The quality of the dispersion function is evaluated based on three criteria. The first criterion is the root-mean-square (RMS) of the residuals between the pixel coordinates derived from the coordinate file and the measured pixel coordinates. This pixel RMS is normalized by a target RMS with a default value 0.02 pixels. A good solution will have a value less than one. Note that a pixel RMS is used instead of a dispersion RMS to allow comparing all candidate dispersion using a physical property of the target spectrum.
The other two criteria are the fraction of strong lines from the pixel list which were not identified with lines in the coordinate file and the fraction of all the lines (within the candidate range) in the coordinate file which were not identified. These are normalized to a target value with a default of 0.2; i.e., 80% of the strong lines and of all lines should be identified. As with the RMS, a value of one or less is good.

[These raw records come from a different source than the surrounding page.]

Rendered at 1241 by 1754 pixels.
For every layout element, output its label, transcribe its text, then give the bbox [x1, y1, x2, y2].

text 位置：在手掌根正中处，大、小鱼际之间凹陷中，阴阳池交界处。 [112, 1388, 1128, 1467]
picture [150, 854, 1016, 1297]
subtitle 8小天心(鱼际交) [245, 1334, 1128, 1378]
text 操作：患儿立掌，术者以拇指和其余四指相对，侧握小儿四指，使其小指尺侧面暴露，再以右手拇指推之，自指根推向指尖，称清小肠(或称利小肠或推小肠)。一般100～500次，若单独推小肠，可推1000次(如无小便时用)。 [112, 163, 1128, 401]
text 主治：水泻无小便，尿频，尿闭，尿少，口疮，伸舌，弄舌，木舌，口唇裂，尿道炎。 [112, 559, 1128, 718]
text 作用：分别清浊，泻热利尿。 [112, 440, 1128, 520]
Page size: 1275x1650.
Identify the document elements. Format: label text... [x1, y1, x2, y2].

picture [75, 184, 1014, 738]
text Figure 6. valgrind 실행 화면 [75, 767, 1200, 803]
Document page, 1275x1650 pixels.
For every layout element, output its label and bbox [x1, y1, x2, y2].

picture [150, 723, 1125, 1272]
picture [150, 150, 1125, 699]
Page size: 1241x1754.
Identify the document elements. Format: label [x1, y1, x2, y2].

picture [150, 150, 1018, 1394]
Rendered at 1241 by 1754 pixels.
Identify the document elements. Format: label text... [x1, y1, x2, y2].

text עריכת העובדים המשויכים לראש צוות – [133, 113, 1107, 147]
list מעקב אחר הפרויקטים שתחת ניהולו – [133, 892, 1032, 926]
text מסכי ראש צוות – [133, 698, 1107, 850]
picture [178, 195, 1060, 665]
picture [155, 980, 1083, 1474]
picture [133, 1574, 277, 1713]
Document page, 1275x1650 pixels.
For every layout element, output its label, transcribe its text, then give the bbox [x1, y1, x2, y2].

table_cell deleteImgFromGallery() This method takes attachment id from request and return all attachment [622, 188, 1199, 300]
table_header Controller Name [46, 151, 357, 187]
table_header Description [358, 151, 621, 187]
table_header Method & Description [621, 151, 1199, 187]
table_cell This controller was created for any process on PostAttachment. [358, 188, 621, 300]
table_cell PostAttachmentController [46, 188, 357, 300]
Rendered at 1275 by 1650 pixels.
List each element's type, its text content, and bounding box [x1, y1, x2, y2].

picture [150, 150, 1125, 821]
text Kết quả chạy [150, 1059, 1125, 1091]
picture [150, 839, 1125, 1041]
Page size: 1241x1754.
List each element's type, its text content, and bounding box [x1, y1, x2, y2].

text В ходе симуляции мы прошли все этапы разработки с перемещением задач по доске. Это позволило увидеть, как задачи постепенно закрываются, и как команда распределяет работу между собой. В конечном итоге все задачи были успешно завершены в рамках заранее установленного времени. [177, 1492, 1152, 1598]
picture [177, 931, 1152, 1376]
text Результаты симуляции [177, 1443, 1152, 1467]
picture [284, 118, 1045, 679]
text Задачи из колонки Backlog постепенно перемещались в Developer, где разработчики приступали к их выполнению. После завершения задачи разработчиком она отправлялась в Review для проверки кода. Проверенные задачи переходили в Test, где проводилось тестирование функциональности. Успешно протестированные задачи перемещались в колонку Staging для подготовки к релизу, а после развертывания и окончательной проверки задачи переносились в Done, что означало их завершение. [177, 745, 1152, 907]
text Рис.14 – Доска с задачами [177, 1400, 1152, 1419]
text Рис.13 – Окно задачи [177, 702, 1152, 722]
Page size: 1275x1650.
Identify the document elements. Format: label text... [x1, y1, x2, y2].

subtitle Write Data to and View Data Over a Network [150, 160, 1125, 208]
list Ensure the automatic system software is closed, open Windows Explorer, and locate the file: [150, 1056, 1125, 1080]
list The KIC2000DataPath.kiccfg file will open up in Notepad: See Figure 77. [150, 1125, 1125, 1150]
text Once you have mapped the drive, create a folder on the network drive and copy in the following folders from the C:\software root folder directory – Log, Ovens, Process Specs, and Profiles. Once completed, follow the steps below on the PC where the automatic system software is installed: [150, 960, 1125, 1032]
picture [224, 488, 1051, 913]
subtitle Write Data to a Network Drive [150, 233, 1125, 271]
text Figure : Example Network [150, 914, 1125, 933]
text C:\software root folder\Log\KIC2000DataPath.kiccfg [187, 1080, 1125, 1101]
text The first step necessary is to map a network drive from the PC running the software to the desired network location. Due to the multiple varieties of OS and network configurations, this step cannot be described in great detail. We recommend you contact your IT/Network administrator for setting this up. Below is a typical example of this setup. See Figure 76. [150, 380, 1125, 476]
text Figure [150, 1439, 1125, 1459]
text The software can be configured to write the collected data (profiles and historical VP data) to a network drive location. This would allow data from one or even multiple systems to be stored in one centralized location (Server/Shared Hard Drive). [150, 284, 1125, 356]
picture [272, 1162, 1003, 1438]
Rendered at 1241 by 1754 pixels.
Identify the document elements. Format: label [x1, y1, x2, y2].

The reason the fraction identified criteria are used is that the pixel RMS can be minimized by finding solutions with large dispersion per pixel. This puts all the lines in the coordinate file into a small range of pixels and so lines with very small residuals can be found. The strong line criterion is clearly a requirement that humans use in evaluating a solution. The fraction of all lines, as opposed to the number of lines, identified in the coordinate file is used to reject the case of a large dispersion per pixel mapping a large number of lines (such as the entire list) into the range of pixels in the target spectrum. This can give the appearance of finding a large number of lines from the coordinate file. However, an incorrect dispersion will also find a large number that are not matched. Hence the fraction will be low.
The three criteria, all of which are normalized so that values less than one are good, are combined into a single figure of merit by a weighted average. Equal weights have been found to work well. In testing it has been found that correct solutions over a wide range of resolutions and dispersion coverage have figures of merit less than one and typically of order 0.2. All incorrect candidate dispersion have values of order two to three.
The search for the correct dispersion function terminates immediately when a figure of merit less than one is found. The candidate dispersion functions are evaluated based on their ranking so that the correct solution is often found on the first attempt.
When the approximate dispersion is not known or very imprecise it is often the case that the pixel and coordinate lists will not overlap much and have none or few true coordinate pairs. Thus, at a higher level the above steps are iterated by partitioning the dispersion space allowed into bins of various sizes range. The search is done using bins in the middle of the size range and in the middle of the dispersion range and working outward towards larger and smaller bins and larger and smaller dispersion ranges. This is done to improved the chances of finding the correct dispersion function in the smallest number of steps.